By Rene Novoa, DriveSavers
How to use it in the workplace
Today, many businesses have chosen to go “paperless” by keeping important documents, including those prepared and maintained by human resources (HR) departments, stored in computers rather than file cabinets.
By going paperless, businesses can experience a number of benefits, including search-friendless and storage efficiency. These electronically generated and stored files also include a huge amount of potentially useful information that is unavailable in paper form, including metadata that keeps track of when, how and by whom those files were created, modified, viewed, transmitted and deleted. With these new benefits come new requirements and possible challenges in terms of data organization and preservation.
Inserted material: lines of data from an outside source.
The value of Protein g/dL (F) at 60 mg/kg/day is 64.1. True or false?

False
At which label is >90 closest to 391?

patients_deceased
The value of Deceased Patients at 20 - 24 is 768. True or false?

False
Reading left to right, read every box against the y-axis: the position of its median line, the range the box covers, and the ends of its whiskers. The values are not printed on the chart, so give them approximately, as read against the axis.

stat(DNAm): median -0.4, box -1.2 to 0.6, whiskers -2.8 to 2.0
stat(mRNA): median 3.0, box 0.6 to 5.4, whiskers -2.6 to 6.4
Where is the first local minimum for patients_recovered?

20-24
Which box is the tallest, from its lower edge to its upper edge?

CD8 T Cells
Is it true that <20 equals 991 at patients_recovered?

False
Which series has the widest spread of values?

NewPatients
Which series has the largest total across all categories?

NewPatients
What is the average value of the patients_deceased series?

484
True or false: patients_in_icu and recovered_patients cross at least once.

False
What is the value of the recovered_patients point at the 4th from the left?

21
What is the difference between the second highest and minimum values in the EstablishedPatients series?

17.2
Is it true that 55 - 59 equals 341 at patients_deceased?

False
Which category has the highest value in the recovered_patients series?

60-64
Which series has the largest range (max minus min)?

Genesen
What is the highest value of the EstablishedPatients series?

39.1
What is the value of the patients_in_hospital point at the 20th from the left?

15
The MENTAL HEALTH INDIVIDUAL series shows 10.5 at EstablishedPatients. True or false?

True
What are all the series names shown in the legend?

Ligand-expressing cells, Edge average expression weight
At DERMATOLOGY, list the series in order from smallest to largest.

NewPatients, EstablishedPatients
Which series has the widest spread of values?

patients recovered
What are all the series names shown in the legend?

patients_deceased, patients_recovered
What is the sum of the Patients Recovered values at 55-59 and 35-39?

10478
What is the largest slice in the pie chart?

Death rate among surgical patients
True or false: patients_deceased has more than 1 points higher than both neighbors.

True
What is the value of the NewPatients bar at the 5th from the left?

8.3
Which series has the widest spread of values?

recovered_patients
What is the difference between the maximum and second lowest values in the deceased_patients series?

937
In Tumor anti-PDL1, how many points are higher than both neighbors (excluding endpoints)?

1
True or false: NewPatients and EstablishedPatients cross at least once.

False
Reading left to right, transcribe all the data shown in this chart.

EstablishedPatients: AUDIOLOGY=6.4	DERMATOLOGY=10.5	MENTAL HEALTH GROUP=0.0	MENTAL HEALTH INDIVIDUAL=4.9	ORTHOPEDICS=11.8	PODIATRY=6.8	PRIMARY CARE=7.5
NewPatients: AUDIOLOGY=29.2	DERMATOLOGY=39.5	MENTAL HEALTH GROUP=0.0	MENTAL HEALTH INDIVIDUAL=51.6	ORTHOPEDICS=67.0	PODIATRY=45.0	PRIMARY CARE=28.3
In the event that a possible HR-related lawsuit is on the horizon, it is often HR’s responsibility to preserve and provide all relevant company data in its various forms (Word documents, Excel spreadsheets, PDFs, etc.) and digital communication from computers, phones, flash drives and other devices where that data may live. This is where eDiscovery comes in.
eDiscovery, or electronic discovery, is the process of sifting through a large amount of data and finding any pieces that may be relevant to a specific legal action or dispute. This process is called upon when electronically stored information (ESI) must be provided for use in litigation, a lawsuit or an investigation, such as the alleged unlawful firing of an employee. eDiscovery may also be used to find data related to suspected employee misconduct, such as alleged theft of company owned trade secrets.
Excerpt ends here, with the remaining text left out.